Individuals in the army are expected to remain faithful to each other and the Country. This means supporting fellow officers, respecting superiors and also remaining devoted to family. Despite the chain of command, loyalty is considered a two way street between a solder and superiors – the key being ordering one’s obligations appropriately. There is a time when focus must be on family, and others when it must be on service. No matter the setting, however, one should not speak badly about their unit or superiors.
Understanding and honoring one’s obligations without having to be constantly told what’s required is the foundation of duty. In Army values this means accomplishing tasks, both big and small, to the best of your ability each time. Duty also means that the individual accepts culpability for the outcome of those actions. It’s believed that a soldier’s commitment to duty keeps him or her making the best, right choices particularly under difficult circumstances.
Another value instilled in the military, and one that’s also part of practical etiquette is respect. In the army, one is expected to be able to see worth in others even when you do not agree with all their ethics and outlooks. The purpose is creating a cohesive team by following the “golden rule.”
Putting your personal desires on the back burner is part and parcel of Army training. Soldiers face hardships, and learning to serve selflessly helps them cope with those hardships. Selfless service also turns thoughts away from ego-driven goals toward more communal mission-oriented goals. As the saying goes it’s, “the mission, men and me” particularly for military leaders.
Honor and Integrity
Honor and integrity go hand in hand. Honor means being honest with yourself and others, and staying true to Army values in any situation. Add to that – integrity, adhering to principles and morals not just in words, but daily actions. Honor and integrity do not say, “I’m sorry.” They say, “how can I fix it?” Live your word to achieve this goal.

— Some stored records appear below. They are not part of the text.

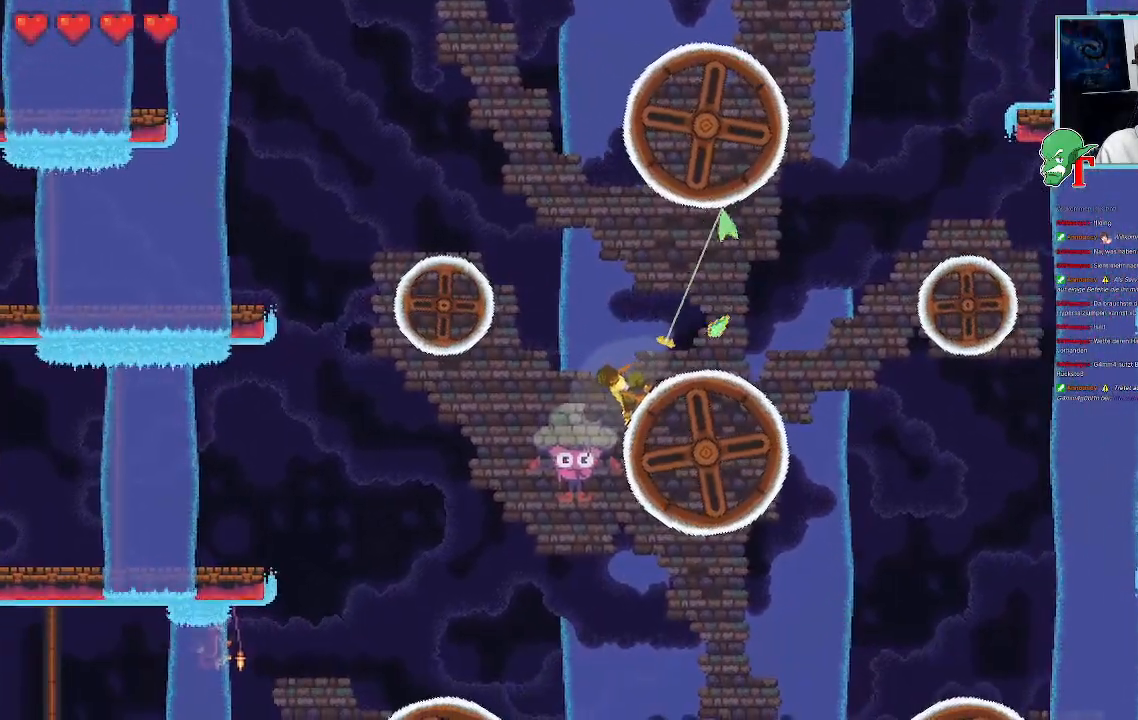
{"buttons": ["CROSS"], "left_stick": "right", "right_stick": "center", "events": [[84, "CROSS", "down"], [269, "CROSS", "up"], [336, "left_stick", "right"], [470, "CROSS", "down"]]}
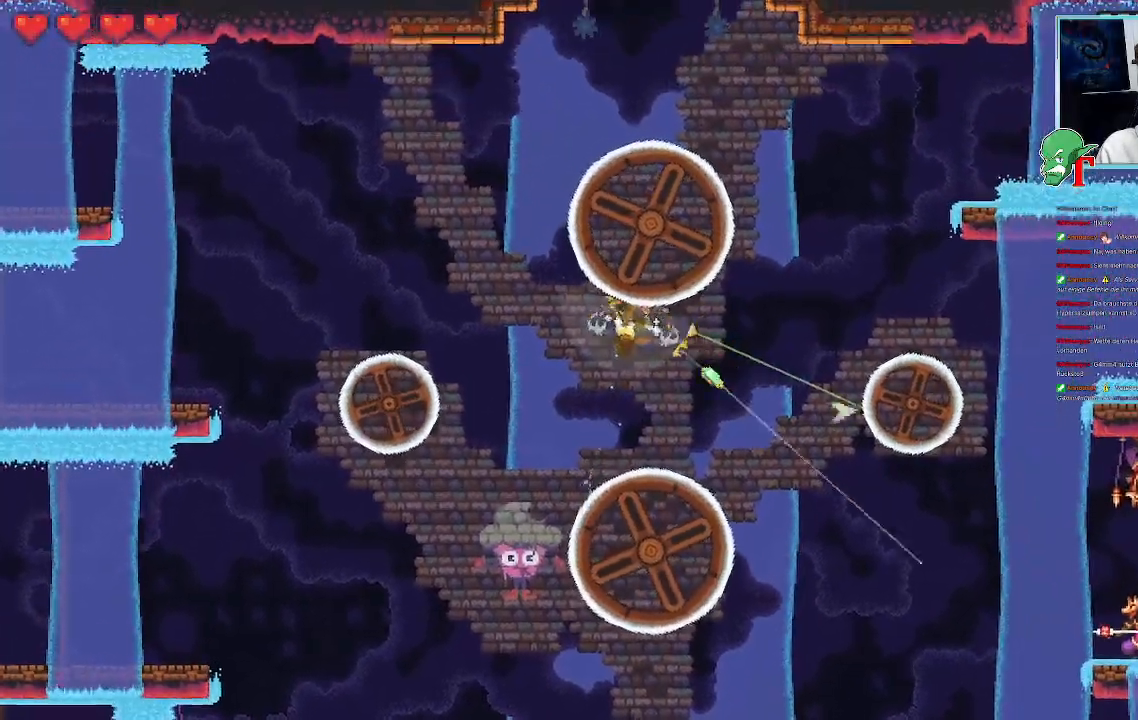
{"buttons": [], "left_stick": "right", "right_stick": "center", "events": [[151, "CROSS", "up"]]}
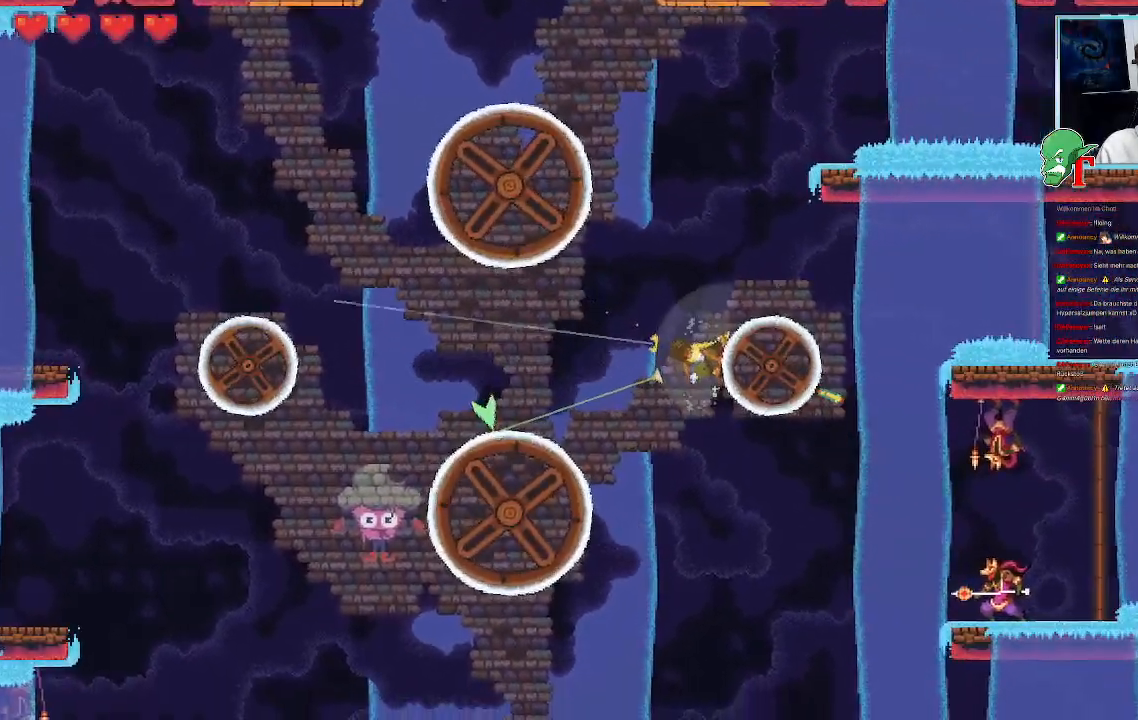
{"buttons": ["SQUARE"], "left_stick": "right", "right_stick": "center", "events": [[101, "left_stick", "up-right"], [118, "SQUARE", "down"], [386, "left_stick", "right"]]}
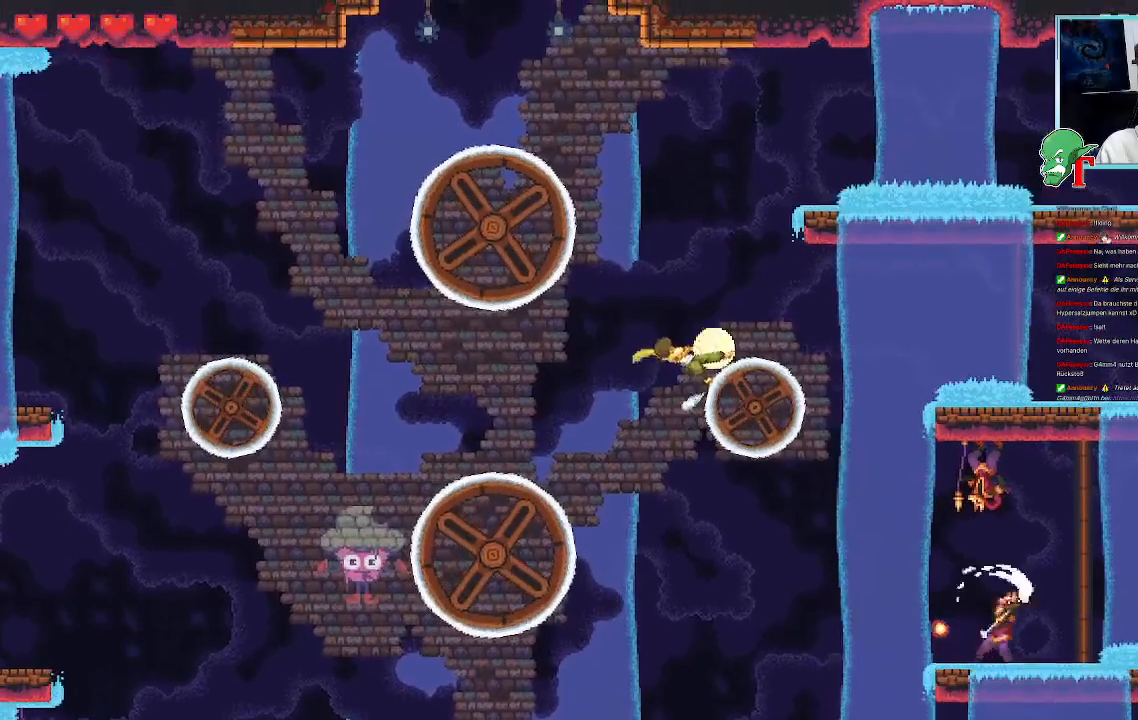
{"buttons": ["SQUARE"], "left_stick": "right", "right_stick": "center", "events": []}
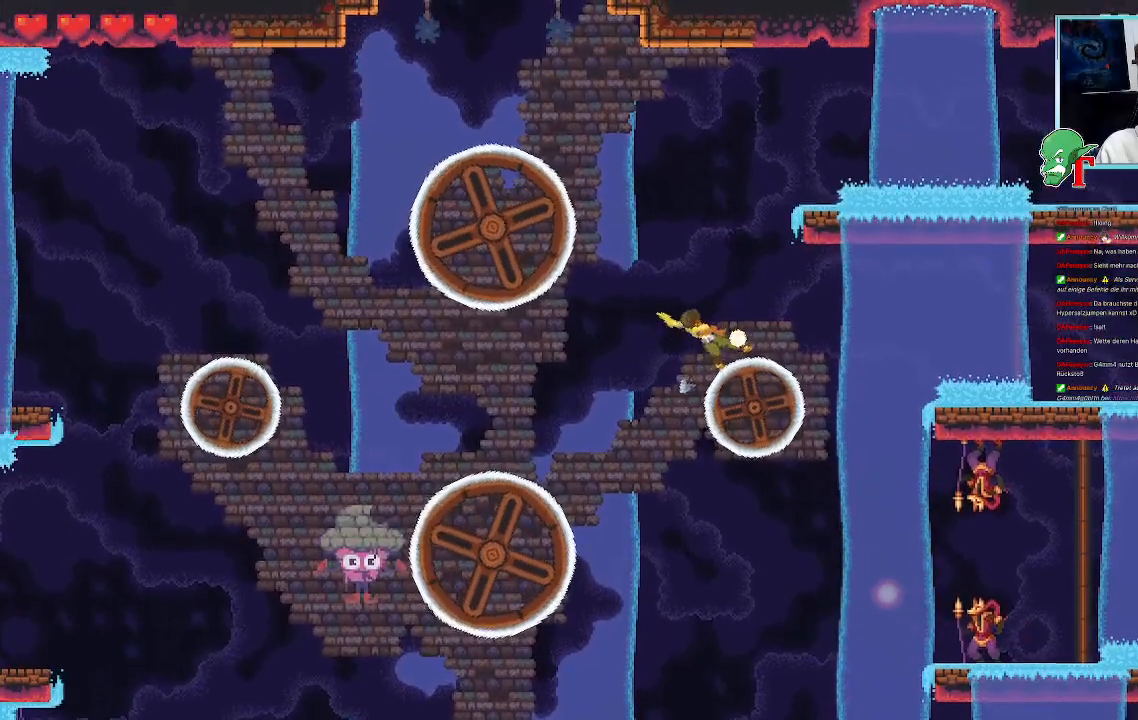
{"buttons": ["SQUARE"], "left_stick": "right", "right_stick": "center", "events": []}
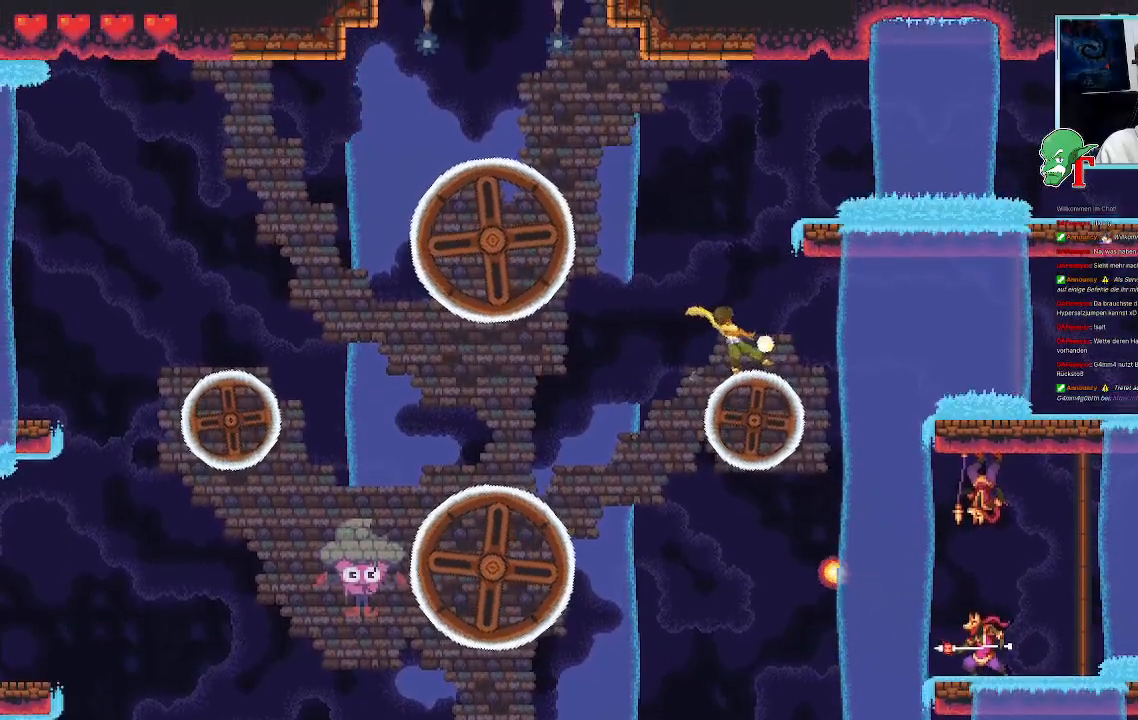
{"buttons": ["SQUARE"], "left_stick": "down-right", "right_stick": "center", "events": [[387, "left_stick", "down-right"]]}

Finally, mental, physical and ethical courage is part of Army living. Overcoming one’s fears isn’t easy, but necessary. Courage works supportively with honor in order for the solder to keep acting with integrity, even under duress.
The Army life is not for everyone. Living these seven principles takes etiquette and manners to a different level than many of us ever achieve. The protocols within the Army serve to support these ideals and values as a reflection of those on which our Nation was founded.